"bursaspor ile idman yaptıktan sonra trabzon kampında duş alan, ardından bindiği beşiktaş otobüsüyle arabayatağıspor tesisleri'ne gelen yusuf şimşek, ben doğuştan nothingham forrest'lıyım, çocukken de tarsus idmanyurdu erkuspor'a meylim vardı, artık new york
yankees forması altında osasuna'nın başarısı için ter dökeceğim, ne mutlu eskişehirli olana... diyerek nizip belediyespor bayrağını öpmüştür...
yusuf daha sonra avrupa binicilik turnuvası ile tahran'daki artistik patinaj şampiyonası için malezya'ya hareket etmiştir..."
beşiktaş'a transfer olduğu gün futbolun duayeni olduğu söylenen ihtiyarlar heyeti bu transferi çok eleştirmiş, beşiktaş yönetimini, mustafa hocayı suçlamıştı. mustafa hoca ise yusuf'un kısa vadeli planları içerisinde olduğunu vurgulamıştı. yusuf ise her hafta adeta bu herifleri göt etmek için uğraşıyor ilginçtir başarılı da bu konuda.
futbolun endüstiriyel futbol olmadığı zamanlardan kalan bir tat. kendi söylemleri ile de aslında çok daha güzellikler gösterebilecekken gösteremeyen futbolculardan. şahsım adına ise hafta sonu seyredilen 270 dakikalık maçlardan futbol adına, hani eskiden arsada, sokkata oynadığımız futbol adına teşekkür etmek istediğim adam.
270 dakikalık futbol yokluğunda, bir anda sahneye çıkarak sadece 20 saniyede futbolun ne kadar güzel bir oyun olduğunu hatırllattığı için teşekkür etmek istediğim adam.
Turkiye'de Futbol topunun bir ayaga en cok yakistigi 2 isimden biridir. * . henuz 17 yasindayken ersun yanal tarafindan kesfedilerek kemerspor'dan denizlispor'a transfer edilmistir. denizlispor'un ikinci ligde sampiyon olup super lige cikmasinda buyuk pay sahibi olmustu.

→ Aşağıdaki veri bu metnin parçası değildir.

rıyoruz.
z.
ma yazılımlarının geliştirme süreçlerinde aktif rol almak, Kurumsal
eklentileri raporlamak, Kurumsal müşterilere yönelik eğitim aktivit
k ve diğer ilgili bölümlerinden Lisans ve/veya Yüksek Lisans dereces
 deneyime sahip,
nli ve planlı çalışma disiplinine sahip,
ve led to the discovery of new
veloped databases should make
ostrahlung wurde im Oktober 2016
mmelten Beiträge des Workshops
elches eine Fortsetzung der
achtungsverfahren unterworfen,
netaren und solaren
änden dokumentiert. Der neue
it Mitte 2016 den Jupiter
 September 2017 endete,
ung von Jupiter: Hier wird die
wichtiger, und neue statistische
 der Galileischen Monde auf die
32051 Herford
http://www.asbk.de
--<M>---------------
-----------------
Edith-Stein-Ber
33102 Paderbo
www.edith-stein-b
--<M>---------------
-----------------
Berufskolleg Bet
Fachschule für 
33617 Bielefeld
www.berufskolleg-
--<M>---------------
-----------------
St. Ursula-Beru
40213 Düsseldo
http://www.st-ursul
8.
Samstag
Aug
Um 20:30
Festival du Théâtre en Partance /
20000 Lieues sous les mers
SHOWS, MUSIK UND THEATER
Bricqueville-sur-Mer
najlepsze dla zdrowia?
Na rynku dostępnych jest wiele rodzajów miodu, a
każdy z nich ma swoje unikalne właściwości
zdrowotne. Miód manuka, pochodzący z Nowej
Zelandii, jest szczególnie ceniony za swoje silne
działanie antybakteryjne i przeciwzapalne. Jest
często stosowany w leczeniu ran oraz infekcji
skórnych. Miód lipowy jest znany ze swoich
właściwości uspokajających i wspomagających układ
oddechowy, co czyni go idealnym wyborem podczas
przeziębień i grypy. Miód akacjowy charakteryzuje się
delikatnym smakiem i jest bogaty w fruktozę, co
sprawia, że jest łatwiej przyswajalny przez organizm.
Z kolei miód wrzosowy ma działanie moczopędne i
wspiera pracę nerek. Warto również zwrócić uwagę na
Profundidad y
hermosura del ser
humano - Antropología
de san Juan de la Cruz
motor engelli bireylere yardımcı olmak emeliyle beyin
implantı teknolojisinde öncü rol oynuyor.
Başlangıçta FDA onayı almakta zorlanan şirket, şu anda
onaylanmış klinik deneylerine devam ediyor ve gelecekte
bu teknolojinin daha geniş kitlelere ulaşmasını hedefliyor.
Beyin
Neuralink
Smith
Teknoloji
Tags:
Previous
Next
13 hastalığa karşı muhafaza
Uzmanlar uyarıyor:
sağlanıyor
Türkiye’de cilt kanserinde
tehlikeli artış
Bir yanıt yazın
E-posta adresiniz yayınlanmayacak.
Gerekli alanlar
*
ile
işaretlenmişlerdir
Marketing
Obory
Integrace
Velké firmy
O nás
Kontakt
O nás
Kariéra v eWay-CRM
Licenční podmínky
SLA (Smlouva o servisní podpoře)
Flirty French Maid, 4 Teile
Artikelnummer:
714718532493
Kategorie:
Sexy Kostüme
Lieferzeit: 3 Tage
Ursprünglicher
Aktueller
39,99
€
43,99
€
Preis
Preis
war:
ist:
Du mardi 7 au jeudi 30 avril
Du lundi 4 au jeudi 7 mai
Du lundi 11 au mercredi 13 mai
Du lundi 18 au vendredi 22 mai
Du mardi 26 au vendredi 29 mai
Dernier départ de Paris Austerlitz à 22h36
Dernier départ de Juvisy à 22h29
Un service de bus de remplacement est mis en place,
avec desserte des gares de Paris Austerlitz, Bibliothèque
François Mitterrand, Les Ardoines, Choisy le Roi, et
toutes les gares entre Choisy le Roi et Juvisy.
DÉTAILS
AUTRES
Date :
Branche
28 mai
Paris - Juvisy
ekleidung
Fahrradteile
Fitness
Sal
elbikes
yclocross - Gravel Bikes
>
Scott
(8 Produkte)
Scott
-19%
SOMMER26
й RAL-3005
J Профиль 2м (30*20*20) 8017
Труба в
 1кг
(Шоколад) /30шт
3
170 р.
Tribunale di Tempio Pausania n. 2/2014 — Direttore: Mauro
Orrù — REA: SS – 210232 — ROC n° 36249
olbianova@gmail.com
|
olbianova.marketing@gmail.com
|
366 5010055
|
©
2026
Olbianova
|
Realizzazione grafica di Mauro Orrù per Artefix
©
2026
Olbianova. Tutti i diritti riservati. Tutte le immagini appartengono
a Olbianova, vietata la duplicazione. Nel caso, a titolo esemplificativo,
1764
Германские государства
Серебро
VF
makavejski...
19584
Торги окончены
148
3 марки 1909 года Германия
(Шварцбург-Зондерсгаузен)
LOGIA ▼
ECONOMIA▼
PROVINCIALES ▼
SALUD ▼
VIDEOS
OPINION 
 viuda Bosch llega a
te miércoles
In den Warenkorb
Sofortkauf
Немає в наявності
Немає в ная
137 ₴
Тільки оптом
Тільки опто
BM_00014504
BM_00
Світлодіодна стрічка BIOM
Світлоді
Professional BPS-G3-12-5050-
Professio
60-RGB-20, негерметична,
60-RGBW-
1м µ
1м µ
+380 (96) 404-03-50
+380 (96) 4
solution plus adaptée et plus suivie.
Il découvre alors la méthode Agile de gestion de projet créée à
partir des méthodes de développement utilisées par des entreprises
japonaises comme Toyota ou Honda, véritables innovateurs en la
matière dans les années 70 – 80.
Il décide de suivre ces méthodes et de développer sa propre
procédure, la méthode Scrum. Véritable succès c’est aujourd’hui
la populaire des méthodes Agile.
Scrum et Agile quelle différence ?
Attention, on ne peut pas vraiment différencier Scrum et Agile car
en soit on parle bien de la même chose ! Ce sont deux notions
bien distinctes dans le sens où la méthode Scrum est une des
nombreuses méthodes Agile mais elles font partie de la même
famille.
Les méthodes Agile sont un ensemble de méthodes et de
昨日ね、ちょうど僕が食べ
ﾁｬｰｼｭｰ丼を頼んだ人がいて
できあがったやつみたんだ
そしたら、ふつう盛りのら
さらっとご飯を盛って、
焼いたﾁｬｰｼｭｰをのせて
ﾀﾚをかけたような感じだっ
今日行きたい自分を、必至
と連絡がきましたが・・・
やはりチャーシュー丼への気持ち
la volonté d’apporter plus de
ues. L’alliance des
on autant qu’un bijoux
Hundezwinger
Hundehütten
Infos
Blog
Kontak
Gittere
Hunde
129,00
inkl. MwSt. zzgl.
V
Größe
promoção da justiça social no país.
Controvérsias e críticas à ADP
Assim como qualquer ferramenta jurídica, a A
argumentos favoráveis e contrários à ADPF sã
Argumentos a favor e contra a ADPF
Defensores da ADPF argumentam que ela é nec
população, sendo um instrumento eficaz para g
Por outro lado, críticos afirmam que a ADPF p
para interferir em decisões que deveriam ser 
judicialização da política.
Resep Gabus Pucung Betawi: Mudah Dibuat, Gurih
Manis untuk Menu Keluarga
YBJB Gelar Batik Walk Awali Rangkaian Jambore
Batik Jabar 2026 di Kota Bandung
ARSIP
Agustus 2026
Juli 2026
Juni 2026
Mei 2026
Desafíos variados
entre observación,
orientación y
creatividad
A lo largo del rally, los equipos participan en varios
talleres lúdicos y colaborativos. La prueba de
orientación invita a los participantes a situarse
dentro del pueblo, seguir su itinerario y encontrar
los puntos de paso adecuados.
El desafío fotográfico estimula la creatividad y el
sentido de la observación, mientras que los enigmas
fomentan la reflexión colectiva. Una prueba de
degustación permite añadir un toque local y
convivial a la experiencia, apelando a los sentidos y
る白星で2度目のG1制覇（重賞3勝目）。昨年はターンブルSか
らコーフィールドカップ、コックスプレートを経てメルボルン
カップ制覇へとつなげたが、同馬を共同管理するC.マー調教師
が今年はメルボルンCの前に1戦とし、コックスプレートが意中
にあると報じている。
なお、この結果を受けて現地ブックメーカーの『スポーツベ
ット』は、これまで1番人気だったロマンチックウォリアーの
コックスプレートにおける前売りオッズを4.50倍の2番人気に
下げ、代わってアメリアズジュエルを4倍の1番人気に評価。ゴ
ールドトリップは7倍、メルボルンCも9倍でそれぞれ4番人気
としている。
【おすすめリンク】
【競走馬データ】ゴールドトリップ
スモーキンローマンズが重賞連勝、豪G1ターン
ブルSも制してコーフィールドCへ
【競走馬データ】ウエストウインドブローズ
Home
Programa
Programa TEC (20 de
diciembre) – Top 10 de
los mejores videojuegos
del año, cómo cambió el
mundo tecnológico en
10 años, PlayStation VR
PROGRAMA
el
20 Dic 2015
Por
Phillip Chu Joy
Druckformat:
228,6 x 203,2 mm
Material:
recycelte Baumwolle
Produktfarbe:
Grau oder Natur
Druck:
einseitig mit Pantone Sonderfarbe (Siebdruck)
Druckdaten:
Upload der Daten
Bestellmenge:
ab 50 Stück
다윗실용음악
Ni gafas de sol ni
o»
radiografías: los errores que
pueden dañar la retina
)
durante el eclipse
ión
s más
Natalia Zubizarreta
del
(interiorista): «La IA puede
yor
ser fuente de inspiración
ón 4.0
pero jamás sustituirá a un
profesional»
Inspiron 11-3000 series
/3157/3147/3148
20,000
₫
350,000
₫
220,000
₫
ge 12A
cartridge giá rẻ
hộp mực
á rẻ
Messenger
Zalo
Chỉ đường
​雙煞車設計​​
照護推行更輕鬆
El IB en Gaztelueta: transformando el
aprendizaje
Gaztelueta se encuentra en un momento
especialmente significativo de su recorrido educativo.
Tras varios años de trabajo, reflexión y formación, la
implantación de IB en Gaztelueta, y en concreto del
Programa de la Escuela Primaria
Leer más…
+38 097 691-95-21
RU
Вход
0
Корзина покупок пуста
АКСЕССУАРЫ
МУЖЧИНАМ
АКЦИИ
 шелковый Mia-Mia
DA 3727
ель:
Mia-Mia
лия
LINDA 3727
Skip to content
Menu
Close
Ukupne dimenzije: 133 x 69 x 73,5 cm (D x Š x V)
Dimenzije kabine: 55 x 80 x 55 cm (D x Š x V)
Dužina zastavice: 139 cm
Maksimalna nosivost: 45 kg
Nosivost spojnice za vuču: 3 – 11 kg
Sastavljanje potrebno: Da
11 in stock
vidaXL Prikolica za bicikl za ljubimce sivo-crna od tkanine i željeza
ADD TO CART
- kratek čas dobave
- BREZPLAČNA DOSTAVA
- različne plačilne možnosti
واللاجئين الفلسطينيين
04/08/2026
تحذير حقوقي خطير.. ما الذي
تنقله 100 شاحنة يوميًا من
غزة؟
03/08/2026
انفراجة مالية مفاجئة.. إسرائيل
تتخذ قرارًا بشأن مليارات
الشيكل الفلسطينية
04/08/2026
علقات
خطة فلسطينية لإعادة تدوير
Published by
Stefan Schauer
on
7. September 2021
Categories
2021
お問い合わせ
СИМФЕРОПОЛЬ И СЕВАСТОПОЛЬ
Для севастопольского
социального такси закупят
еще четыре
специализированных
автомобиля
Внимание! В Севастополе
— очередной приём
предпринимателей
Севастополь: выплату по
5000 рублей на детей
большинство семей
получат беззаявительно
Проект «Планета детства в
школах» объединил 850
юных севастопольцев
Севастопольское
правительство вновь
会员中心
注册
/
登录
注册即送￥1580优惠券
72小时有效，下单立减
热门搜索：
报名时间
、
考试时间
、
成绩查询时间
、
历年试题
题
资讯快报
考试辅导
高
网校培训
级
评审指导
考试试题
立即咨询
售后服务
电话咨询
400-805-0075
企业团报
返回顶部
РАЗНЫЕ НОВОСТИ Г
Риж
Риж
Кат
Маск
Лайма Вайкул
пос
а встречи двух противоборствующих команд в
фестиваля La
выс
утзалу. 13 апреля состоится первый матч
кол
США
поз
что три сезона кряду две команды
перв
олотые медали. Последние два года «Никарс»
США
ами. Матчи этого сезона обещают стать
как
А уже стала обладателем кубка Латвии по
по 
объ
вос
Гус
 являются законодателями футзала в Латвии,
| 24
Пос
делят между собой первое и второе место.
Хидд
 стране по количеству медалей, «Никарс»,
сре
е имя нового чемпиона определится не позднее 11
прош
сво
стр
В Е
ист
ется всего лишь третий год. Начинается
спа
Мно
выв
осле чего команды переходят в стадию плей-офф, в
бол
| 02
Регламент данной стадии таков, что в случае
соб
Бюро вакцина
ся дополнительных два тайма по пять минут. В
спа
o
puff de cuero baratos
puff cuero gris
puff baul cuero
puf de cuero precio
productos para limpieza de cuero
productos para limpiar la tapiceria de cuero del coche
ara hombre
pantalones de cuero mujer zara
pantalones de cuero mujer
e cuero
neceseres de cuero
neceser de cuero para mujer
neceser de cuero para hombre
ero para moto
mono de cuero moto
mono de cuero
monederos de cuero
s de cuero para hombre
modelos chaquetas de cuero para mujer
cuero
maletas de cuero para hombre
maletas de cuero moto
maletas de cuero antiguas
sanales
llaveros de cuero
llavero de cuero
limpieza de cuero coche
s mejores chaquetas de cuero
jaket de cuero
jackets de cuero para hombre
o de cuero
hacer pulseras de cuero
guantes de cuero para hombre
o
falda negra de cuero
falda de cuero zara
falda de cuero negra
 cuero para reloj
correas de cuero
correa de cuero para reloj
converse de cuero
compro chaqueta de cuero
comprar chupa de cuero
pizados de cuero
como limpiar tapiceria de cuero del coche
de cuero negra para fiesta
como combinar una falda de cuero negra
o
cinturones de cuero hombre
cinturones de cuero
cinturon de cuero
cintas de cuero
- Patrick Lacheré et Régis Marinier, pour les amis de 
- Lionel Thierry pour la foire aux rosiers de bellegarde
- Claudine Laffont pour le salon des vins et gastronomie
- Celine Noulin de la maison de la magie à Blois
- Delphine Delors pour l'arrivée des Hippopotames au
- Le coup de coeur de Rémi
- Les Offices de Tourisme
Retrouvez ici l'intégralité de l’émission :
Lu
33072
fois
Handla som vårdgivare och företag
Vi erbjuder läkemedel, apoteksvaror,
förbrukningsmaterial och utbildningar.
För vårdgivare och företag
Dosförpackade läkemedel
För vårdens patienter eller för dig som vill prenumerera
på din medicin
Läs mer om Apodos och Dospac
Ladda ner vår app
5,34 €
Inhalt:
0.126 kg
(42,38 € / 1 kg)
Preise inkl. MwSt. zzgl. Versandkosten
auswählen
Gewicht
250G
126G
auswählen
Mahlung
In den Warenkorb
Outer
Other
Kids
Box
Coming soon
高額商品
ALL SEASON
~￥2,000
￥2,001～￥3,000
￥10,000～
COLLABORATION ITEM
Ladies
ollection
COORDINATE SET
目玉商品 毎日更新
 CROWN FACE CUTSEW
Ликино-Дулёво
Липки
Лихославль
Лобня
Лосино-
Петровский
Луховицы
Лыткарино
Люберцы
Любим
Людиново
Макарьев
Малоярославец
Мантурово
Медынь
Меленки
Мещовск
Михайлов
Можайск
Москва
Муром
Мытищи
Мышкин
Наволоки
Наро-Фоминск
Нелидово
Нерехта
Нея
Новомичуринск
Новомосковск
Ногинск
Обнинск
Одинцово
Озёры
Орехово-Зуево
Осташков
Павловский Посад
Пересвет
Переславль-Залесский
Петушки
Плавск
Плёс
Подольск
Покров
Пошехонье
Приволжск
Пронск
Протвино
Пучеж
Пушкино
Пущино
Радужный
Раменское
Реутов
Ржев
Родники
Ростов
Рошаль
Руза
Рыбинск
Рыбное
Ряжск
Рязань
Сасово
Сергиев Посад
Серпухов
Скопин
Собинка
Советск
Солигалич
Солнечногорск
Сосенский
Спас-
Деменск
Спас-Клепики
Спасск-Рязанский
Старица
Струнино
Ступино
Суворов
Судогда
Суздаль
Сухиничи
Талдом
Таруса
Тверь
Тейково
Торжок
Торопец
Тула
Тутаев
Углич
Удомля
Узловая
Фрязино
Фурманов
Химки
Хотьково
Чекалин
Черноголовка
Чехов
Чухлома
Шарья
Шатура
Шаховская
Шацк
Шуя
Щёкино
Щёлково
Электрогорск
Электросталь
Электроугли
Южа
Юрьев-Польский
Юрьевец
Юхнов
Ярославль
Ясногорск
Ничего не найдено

Denizlispor'un ligdeki ilk sezonundaki performansiyla istanbul takimlari'nin dikkatini cekmis ve fenerbahce'ye transfer olmustur. onsan sonrasi malum. Yanliz 30 eylul 2007 denizlispor kayserispor maci gostermistir ki o prosefyonelliginin ve mesleginin futbolculuk oldugunu 30 yasindan sonra ogrenmistir. bahsi gecen macta yusuf simsek sakatti ve 3 sari karti bulunuyordu. ve en az 2-3 hafta kadar da oynayamayacakti. yusuf yedek klubesinde onune gelen topu yere vurarak sari kart gormus ve 4. sari kartini gordugu icin cezali duruma dusmustur. Zaten sakatligi sebebiyle oynayamacagi macla cezasini tamamlayarak kart sorununu boylece cozmus oluyordu. Cok zekice ve profesyonelce bir davranisti bu. Tebriklerimi gonderiyorum buradan kendisine.
hani böyle mahalle maçlarında, halı saha maçlarında çalım sov yapan, herkese beş atan, çalım atınca gülen, topu alınca bir baştan bir başa herkesi geçen, yere yatıran abilerimiz vardır. yusuf şimşek de işte öyle bir şey...
küçük takımların büyük kaptanıdır yusuf. hiçbir zaman milli takım oyuncusu ve büyük takım oyuncusu olamaz. evet, çok yeteneklidir. döktürür de zaman zaman. ama başarıya ulaşmada -şampiyonluk, kupa- böyle bir futbol yoktur yeni çağda. her zaman olmalıdır, futbola zevk veren unsurlardan biridir yusuf. böyle futbolcuların olması seyir zevkini arttırır. futbolun güçten ziyade aslen bir yetenek oyunu olduğunu gösterirler. o yüzden yusuflar, altanlar, ilyaslar çok yaşasınlar; ancak şampiyonluk onların yeri değildir. yusuflar, altanlar, ilyaslar "abi halısaha yapacaz 1 adam eksik gelsene" adamlarıdır. ama yine de onlar futbolun endüstrileşmiş yapısından uzaklaşma sebepleridir. ve çok severiz biz futbolseverler onları.